接下来的几天既见不到净莲也见不到鹤舞,我就跟死人一样窝在小山洞里,桃戚出去找吃的,每次回来都是一脸想扁我的样子。
我都有点心灰意冷了想要离开,结果一个深夜里鹤舞突然跑过来,讲了一句让我走不掉的话。
“师祖好像企图强奸净莲!”
我愣了三秒钟,猛地把手里的兔肉摔到地上,开口就是脏话:“妈的老不死!连老子的人也敢打主意!”
桃戚则冷静得多:“你是怎么知道的?”
鹤舞拍着胸口:“刚才我见到净莲衣冠不整地从面前跑过去,刚想追就又看见同样衣冠不整的师祖从面前飞过。我觉得宁可信其有不可信其无,就立刻赶过来告诉你们。”
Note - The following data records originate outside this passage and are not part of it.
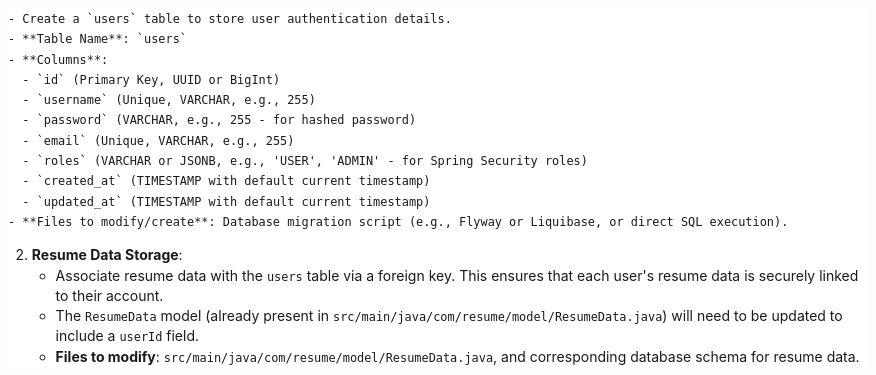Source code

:     - Create a `users` table to store user authentication details.
    - **Table Name**: `users`
    - **Columns**:
      - `id` (Primary Key, UUID or BigInt)
      - `username` (Unique, VARCHAR, e.g., 255)
      - `password` (VARCHAR, e.g., 255 - for hashed password)
      - `email` (Unique, VARCHAR, e.g., 255)
      - `roles` (VARCHAR or JSONB, e.g., 'USER', 'ADMIN' - for Spring Security roles)
      - `created_at` (TIMESTAMP with default current timestamp)
      - `updated_at` (TIMESTAMP with default current timestamp)
    - **Files to modify/create**: Database migration script (e.g., Flyway or Liquibase, or direct SQL execution).

2.  **Resume Data Storage**:
    - Associate resume data with the `users` table via a foreign key. This ensures that each user's resume data is securely linked to their account.
    - The `ResumeData` model (already present in `src/main/java/com/resume/model/ResumeData.java`) will need to be updated to include a `userId` field.
    - **Files to modify**: `src/main/java/com/resume/model/ResumeData.java`, and corresponding database schema for resume data.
“我灭了他娘的啊!”我拍拍屁股就要往外冲被两个人一起拉回来。
“你现在就这样重去肯定是送死有点头脑好不好!”桃戚吼。
“暂时应该不会有大危险,我到净莲那里去,有人在师祖应该就不会做什么了,具体原因我会尽快告诉你们,少安毋躁。”鹤舞拍拍我,给我一个放心的眼神,我才勉强不冲动。
鹤舞走掉以后,我在洞里发火,把吃的全都踢飞,烧火的灰烬也踹得到处都是。桃戚知道我憋火,也不管我,等我发泄够了再收拾。
“我要杀了那个老头!”我眼睛瞪得比牛还大。
桃戚停下手里的动作:“他是净莲的师父,你的力量要杀他还是省省吧。”
“大不了同归于尽!”我吼,又一次踢翻桃戚架好的烤肉架。
烤肉架的主人好像很火大,白我一大眼:“有力气踢东西还不如想想怎么办。”
我们重复着踢倒烤肉架重新搭再踢倒再搭如此无数次,桃戚终于发火了,猎豹一样扑过来把我按倒在地拳头握得吱吱响:“信不信我揍扁了你!”
“你还不如杀了我来得干脆。”我道。
桃戚忿忿地放下拳头,却坐在我身上不走。我被他压得要反胃了,掐给他大腿上一下:“你知不知道你这个姿势很像舍椤逼我跟他做的第一次?”桃戚立刻弹开老远,我才得救。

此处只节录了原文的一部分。